→ **Exercise data**:

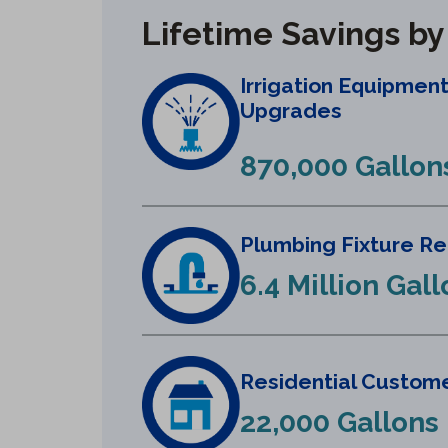
Lifetime Savings b
Irrigation Equipmen
Upgrades
870,000 Gallon
Plumbing Fixture R
6.4 Million Gal
Residential Custome
22,000 Gallons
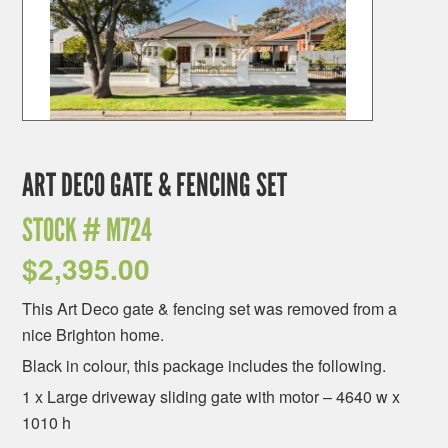
ART DECO GATE & FENCING SET
STOCK #
M724
$
2,395.00
This Art Deco gate & fencing set was removed from a
nice Brighton home.
Black in colour, this package includes the following.
1 x Large driveway sliding gate with motor – 4640 w x
1010 h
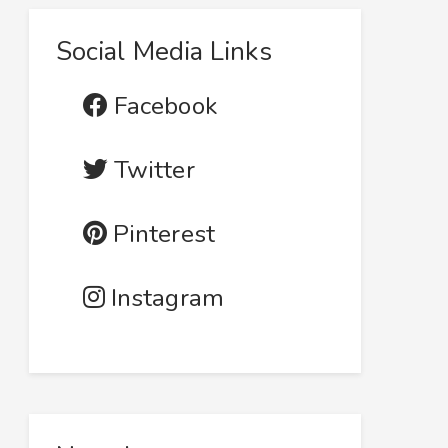
Social Media Links
Facebook
Twitter
Pinterest
Instagram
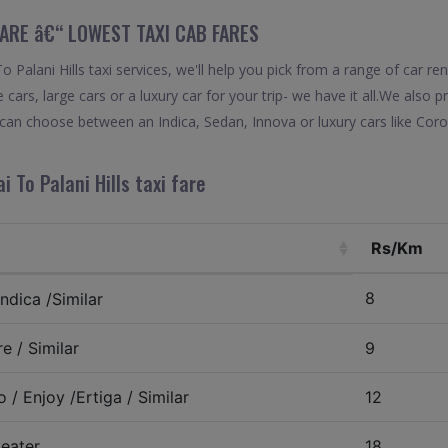
 FARE â€“ LOWEST TAXI CAB FARES
Palani Hills taxi services, we'll help you pick from a range of car re
 cars, large cars or a luxury car for your trip- we have it all.We also
u can choose between an Indica, Sedan, Innova or luxury cars like Cor
 To Palani Hills taxi fare
Rs/Km
8
ndica /Similar
e / Similar
9
 / Enjoy /Ertiga / Similar
12
eater
18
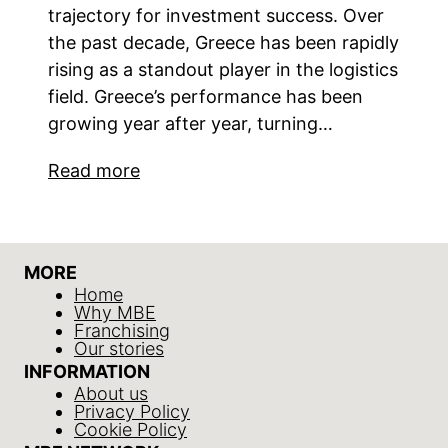
trajectory for investment success. Over
the past decade, Greece has been rapidly
rising as a standout player in the logistics
field. Greece’s performance has been
growing year after year, turning…
Read more
MORE
Home
Why MBE
Franchising
Our stories
INFORMATION
About us
Privacy Policy
Cookie Policy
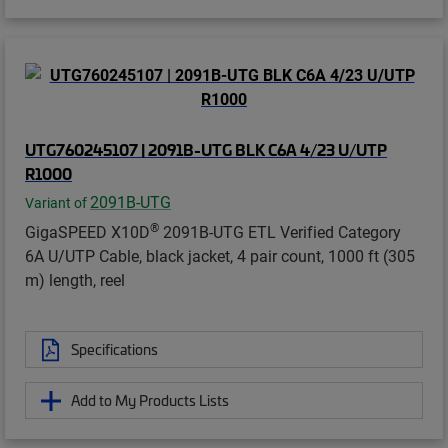
UTG760245107 | 2091B-UTG BLK C6A 4/23 U/UTP
R1000
2091B-UTG
Variant of
®
GigaSPEED X10D
2091B-UTG ETL Verified Category
6A U/UTP Cable, black jacket, 4 pair count, 1000 ft (305
m) length, reel
Specifications
Add to My Products Lists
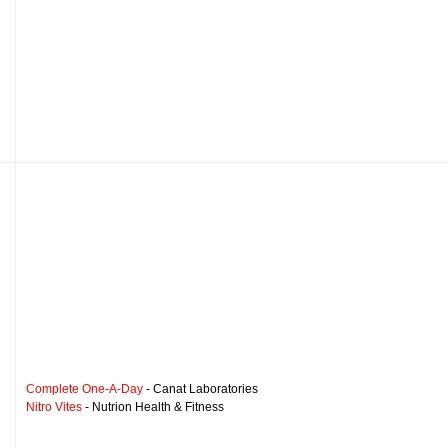
Complete One-A-Day
- Canat Laboratories
Nitro Vites
- Nutrion Health & Fitness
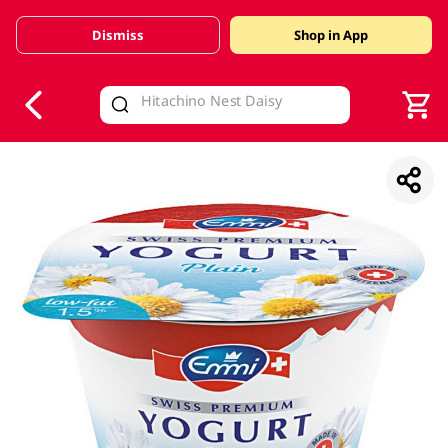
Dismiss
Shop in App
V
alid Until 30 June 2026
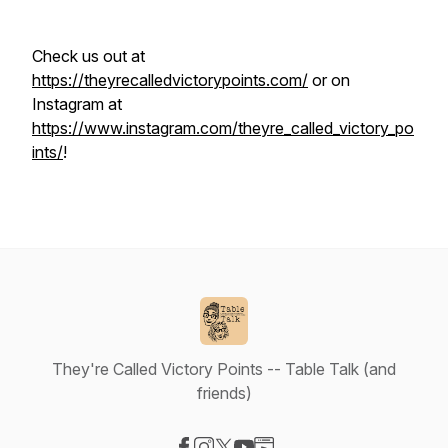
Check us out at
https://theyrecalledvictorypoints.com/
or on
Instagram at
https://www.instagram.com/theyre_called_victory_po
ints/
!
They're Called Victory Points -- Table Talk (and
friends)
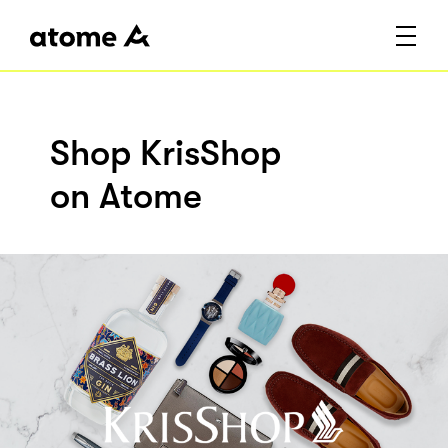
Shop KrisShop
on Atome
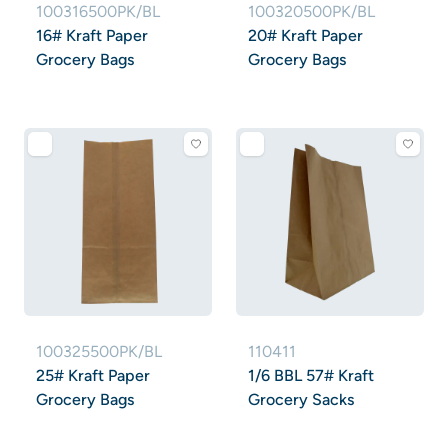
100316500PK/BL
100320500PK/BL
16# Kraft Paper
20# Kraft Paper
Grocery Bags
Grocery Bags
100325500PK/BL
110411
25# Kraft Paper
1/6 BBL 57# Kraft
Grocery Bags
Grocery Sacks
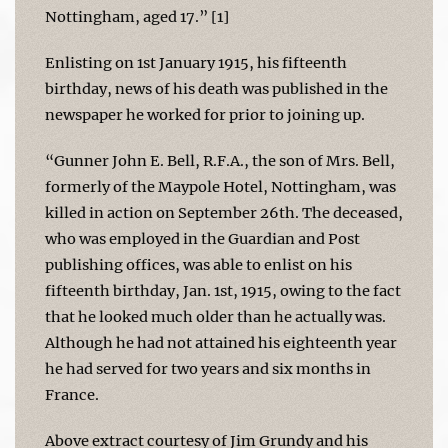
Nottingham, aged 17.” [1]
Enlisting on 1st January 1915, his fifteenth
birthday, news of his death was published in the
newspaper he worked for prior to joining up.
“Gunner John E. Bell, R.F.A., the son of Mrs. Bell,
formerly of the Maypole Hotel, Nottingham, was
killed in action on September 26th. The deceased,
who was employed in the Guardian and Post
publishing offices, was able to enlist on his
fifteenth birthday, Jan. 1st, 1915, owing to the fact
that he looked much older than he actually was.
Although he had not attained his eighteenth year
he had served for two years and six months in
France.
Above extract courtesy of Jim Grundy and his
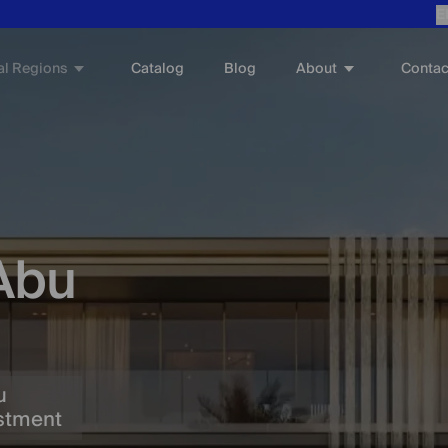
E
al Regions
About
Catalog
Blog
Contac
 Abu
u
estment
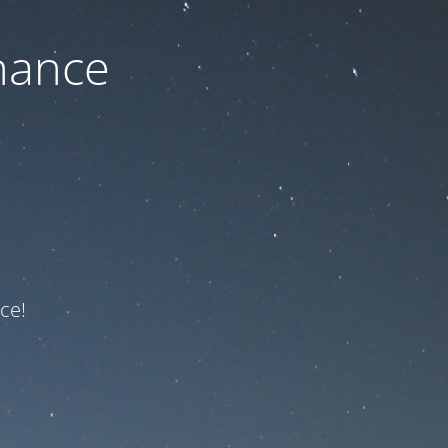
nance
ce!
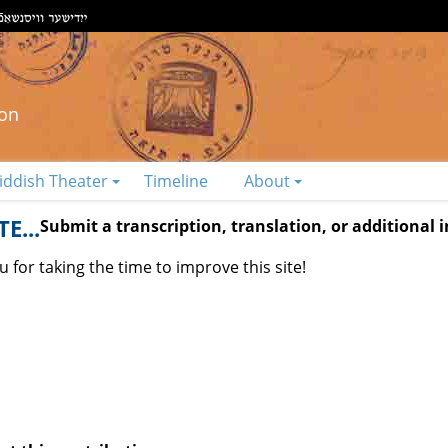
ion
iddish Theater
Timeline
About
E...
Submit a transcription, translation, or additional
 for taking the time to improve this site!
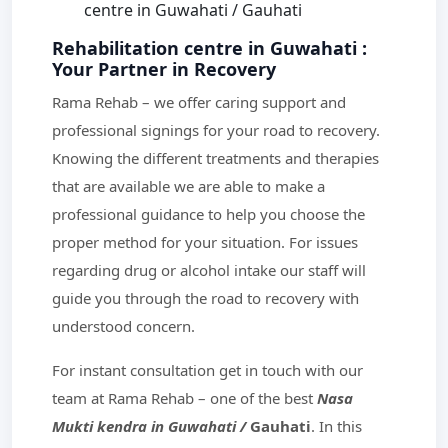
centre in Guwahati / Gauhati
Rehabilitation centre in Guwahati :
Your Partner in Recovery
Rama Rehab – we offer caring support and
professional signings for your road to recovery.
Knowing the different treatments and therapies
that are available we are able to make a
professional guidance to help you choose the
proper method for your situation. For issues
regarding drug or alcohol intake our staff will
guide you through the road to recovery with
understood concern.
For instant consultation get in touch with our
team at Rama Rehab – one of the best
Nasa
Mukti kendra in Guwahati /
Gauhati
. In this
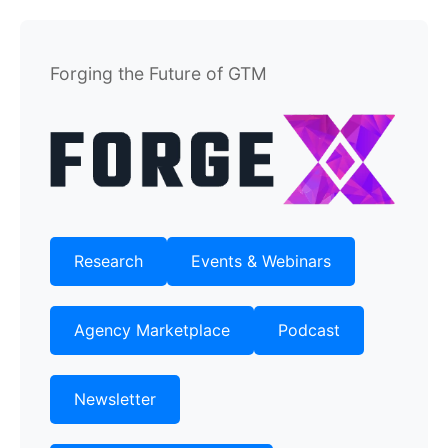
Forging the Future of GTM
Research
Events & Webinars
Agency Marketplace
Podcast
Newsletter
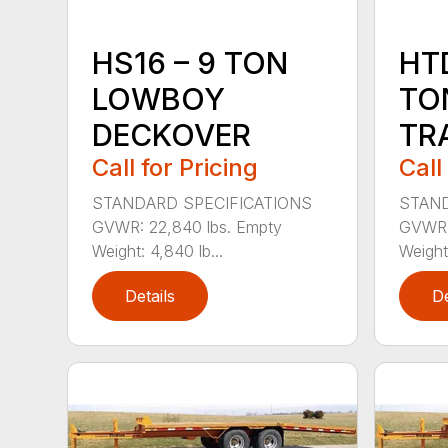
HS16 – 9 TON
HTD
LOWBOY
TO
DECKOVER
TR
Call for Pricing
Call
STANDARD SPECIFICATIONS
STAND
GVWR: 22,840 lbs. Empty
GVWR: 
Weight: 4,840 lb...
Weight:
Details
De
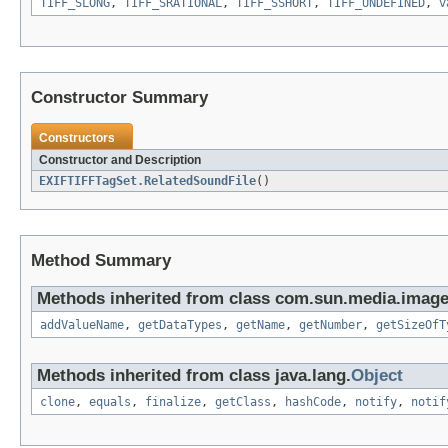
TIFF_SLONG
,
TIFF_SRATIONAL
,
TIFF_SSHORT
,
TIFF_UNDEFINED
,
v
Constructor Summary
Constructors
Constructor and Description
EXIFTIFFTagSet.RelatedSoundFile
()
Method Summary
Methods inherited from class com.sun.media.imageio
addValueName
,
getDataTypes
,
getName
,
getNumber
,
getSizeOfT
Methods inherited from class java.lang.
Object
clone
,
equals
,
finalize
,
getClass
,
hashCode
,
notify
,
notif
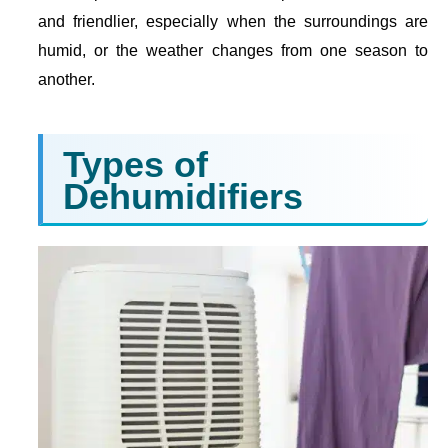
and friendlier, especially when the surroundings are
humid, or the weather changes from one season to
another.
Types of
Dehumidifiers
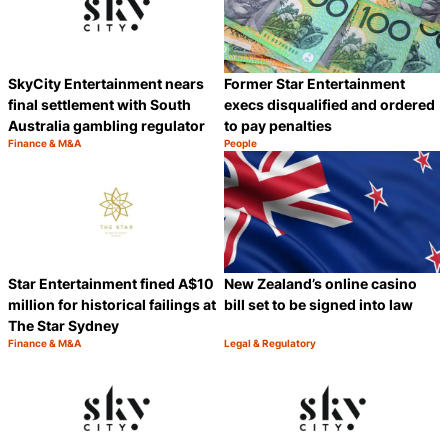
SkyCity Entertainment nears
Former Star Entertainment
final settlement with South
execs disqualified and ordered
Australia gambling regulator
to pay penalties
Finance & M&A
People
Category:
Category:
Share
S
Star Entertainment fined A$10
New Zealand’s online casino
million for historical failings at
bill set to be signed into law
The Star Sydney
Finance & M&A
Legal & Regulatory
Category:
Category:
Share
S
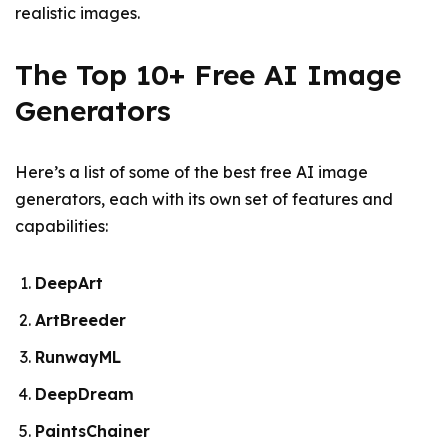
realistic images.
The Top 10+ Free AI Image
Generators
Here’s a list of some of the best free AI image
generators, each with its own set of features and
capabilities:
DeepArt
ArtBreeder
RunwayML
DeepDream
PaintsChainer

→ **About this exercise**: Would you please show every line of the material above that includes the string "cars"?

→ **Response below**:
 cars, large cars or a luxury car for your trip- we have it all.We also
u can choose between an Indica, Sedan, Innova or luxury cars like Cor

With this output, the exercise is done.